Joseph, who is the first Black person to coach any sport at Nebraska, was chosen to replace Scott Frost, who was fired on Sunday after the Cornhuskers were beaten by Georgia Southern, one of three upsets posted by Group of 5 schools over Power 5 opponents last weekend. He is coaching at his alma mater, but the historic opportunity is accompanied by some heartbreak.

“I did not wake up Sunday morning knowing this was going to happen, but it did and I had to accept it,” Joseph told reporters at the weekly football news conference on Tuesday in Lincoln, Nebraska. “Frost is like a brother to me. He gave me an opportunity to come here and coach at my alma mater, to coach at the University of Nebraska. I will always love and always appreciate him.”

Joseph also notes that before Nebraska, there were plenty of opportunities to refine the skills that led to this week.

“But I think if you look at my resume, I’ve been on every level, NAIA, D-2, FCS HBCU, you know, Group of Five, Power Five. So I got an opportunity to be under a lot of head coaches, a lot of real good head coaches,” Joseph says. “So they prepare you for this moment. And when you do get this opportunity, they’re just not too big for you.”

JOSEPH HAS IMPRESSIVE CREDENTIALS

History suggests Joseph won’t shrink from this moment. His experience at HBCU schools dates back to 2000, where he coached wide receivers coach at Alabama State. Before that, Joseph had time at Wayne State and Tulane, and stops at Nicholls State and Central Oklahoma would follow.

There were five seasons at Langston University, an NAIA school, from 2008 to 2012. Joseph served as head coach in his final two years at the Oklahoma school and he finished with a 13-7 record. In the summer of 2012, he interned with the Houston Texans of the National Football League.

When he was at Alcorn State, Joseph coached wide receivers and the special teams during the 2013 season. When that season ended, the Braves had compiled a 9-3 record, the most wins by the school in 30 years.

Joseph moved on to Grambling State, where he retained the same coaching responsibilities as with Alcorn State, in 2014 and 2015. His work helped the Tigers take 16 victories in that brief stretch.

Following the Grambling State run, Joseph moved to Louisiana Tech, where he coached the running backs in 2016 and helped guide the team to a 9-5 record and a bowl game.

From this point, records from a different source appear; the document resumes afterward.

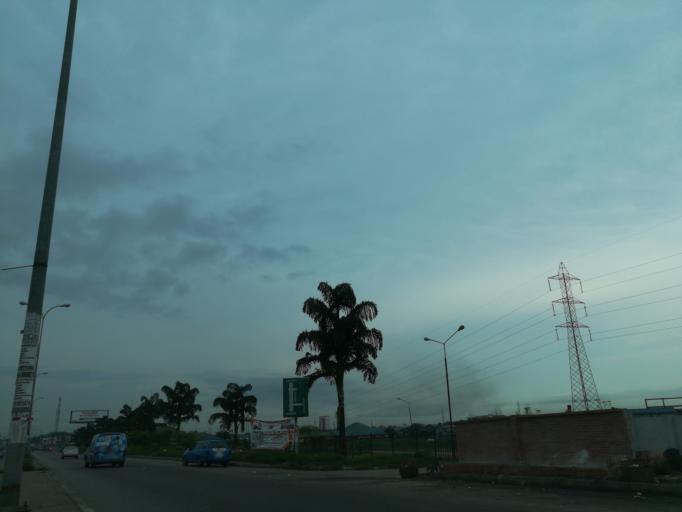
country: NG
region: Rivers
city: Port Harcourt
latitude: 4.8254
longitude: 7.0249
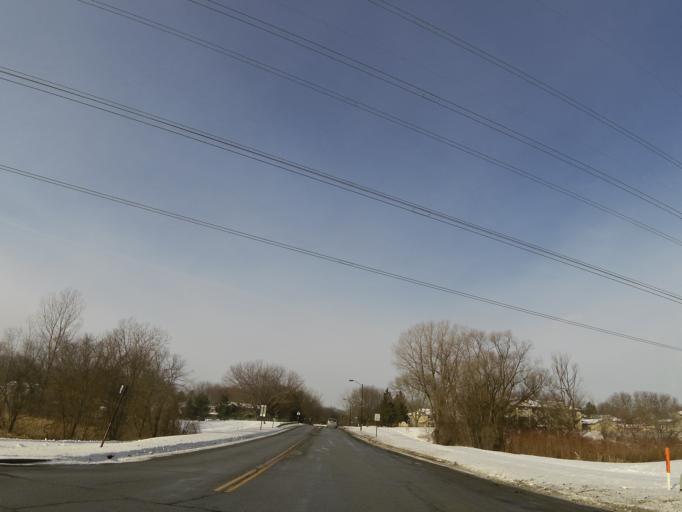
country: US
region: Minnesota
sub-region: Hennepin County
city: Eden Prairie
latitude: 44.8421
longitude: -93.4296
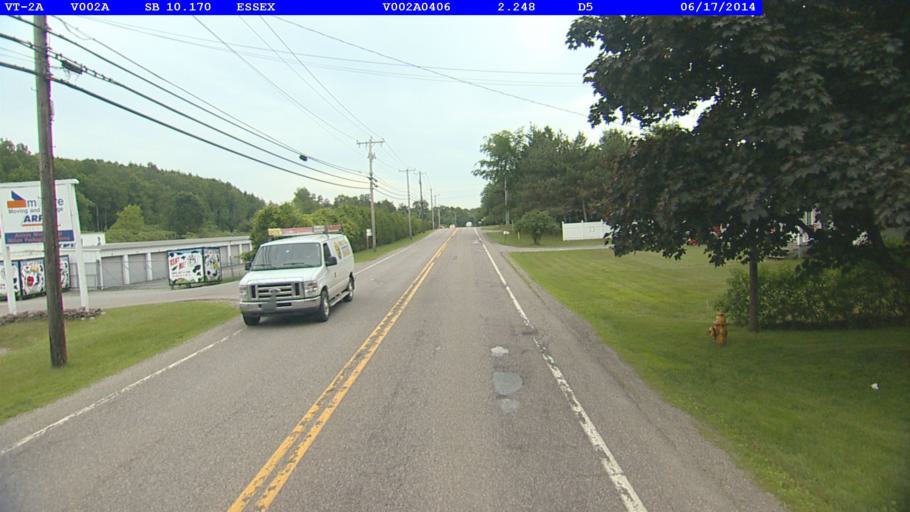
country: US
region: Vermont
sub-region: Chittenden County
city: Essex Junction
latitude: 44.5122
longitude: -73.1203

The next stop was at LSU, and it is arguably Joseph’s most successful tenure. He arrived in 2019, and he helped mold a trio or NFL-caliber wide receivers in Ja’Marr Chase, Justin Jefferson and Terrace Marshall. The three combined for 241 catches for 3,991 yards and 51 touchdowns, good enough to lead to the national championship.

In his final two seasons at LSU, Joseph was an assistant head coach prior to being part of the staff released when the school parted with Ed Orgeron.

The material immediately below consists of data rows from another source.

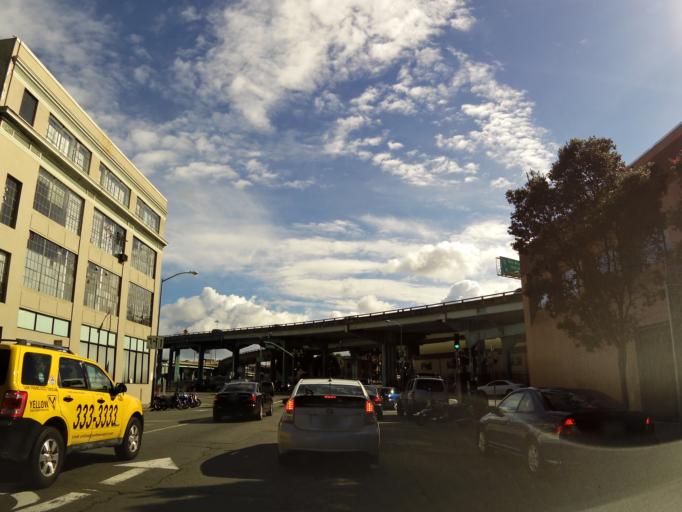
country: US
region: California
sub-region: San Francisco County
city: San Francisco
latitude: 37.7696
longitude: -122.4089
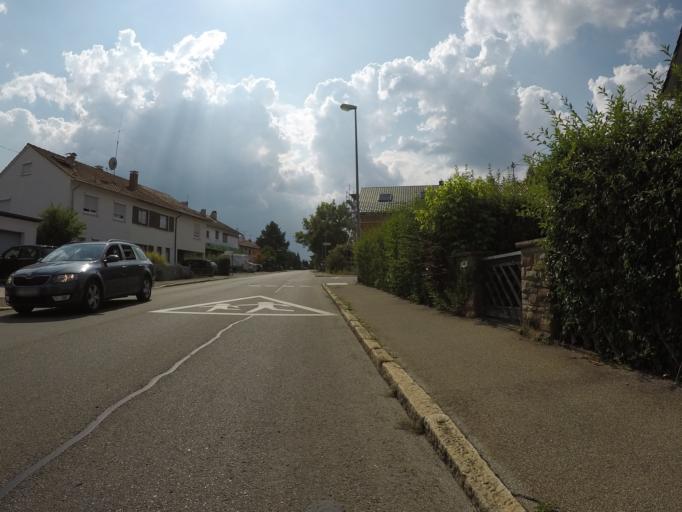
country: DE
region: Baden-Wuerttemberg
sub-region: Tuebingen Region
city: Eningen unter Achalm
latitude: 48.4837
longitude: 9.2460
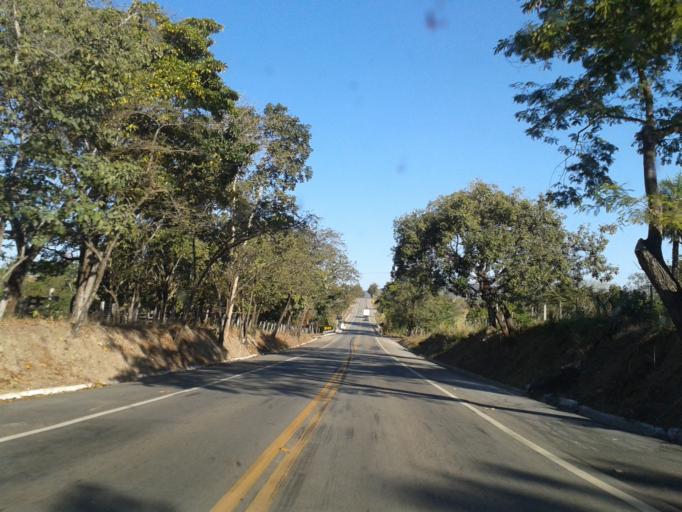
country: BR
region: Goias
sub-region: Itapuranga
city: Itapuranga
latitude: -15.4276
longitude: -50.3742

Before he became a coach, Joseph started nine games in his Nebraska career, which started in 1988. He rushed for 1,091 yards and 16 touchdowns while passing for 909 yards and 14 touchdowns. During his four seasons, Nebraska had a 39-9-1 record, won two Big Eight titles and played in two Orange Bowl games, a Citrus Bowl and a Fiesta Bowl.

DEION SANDERS’ NAME LURKS AS CANDIDATE

For at least this year, Joseph will try to bring the luster back to the Cornhuskers, who have won five national championships but haven’t had a winning season since 2016. Making Nebraska successful again could push Joseph to the head of the line as a candidate to become the permanent head coach, but the rumor mill has already started bubbling, and one of the names rising to the top is Jackson State head coach Deion Sanders.

Multiple online sites list him as a leading candidate. In February, the Mississippi Clarion-Ledger reported that Sanders was up for three jobs at Power 5 schools and was close to one of them before that school told him it was heading in a different direction. Previous reports had him being considered for jobs at Florida State, his alma mater, and TCU.

Joseph can put the rumors to rest if he can lead Nebraska past Oklahoma on Saturday and launch a run in the remaining eight games.

“I think when you accept the interim job as the head coach, I think that is the opportunity you are working toward to become the head coach,” he says. “But we understand what goes along with this profession. It is wins and losses and that is what it is going to depend on.”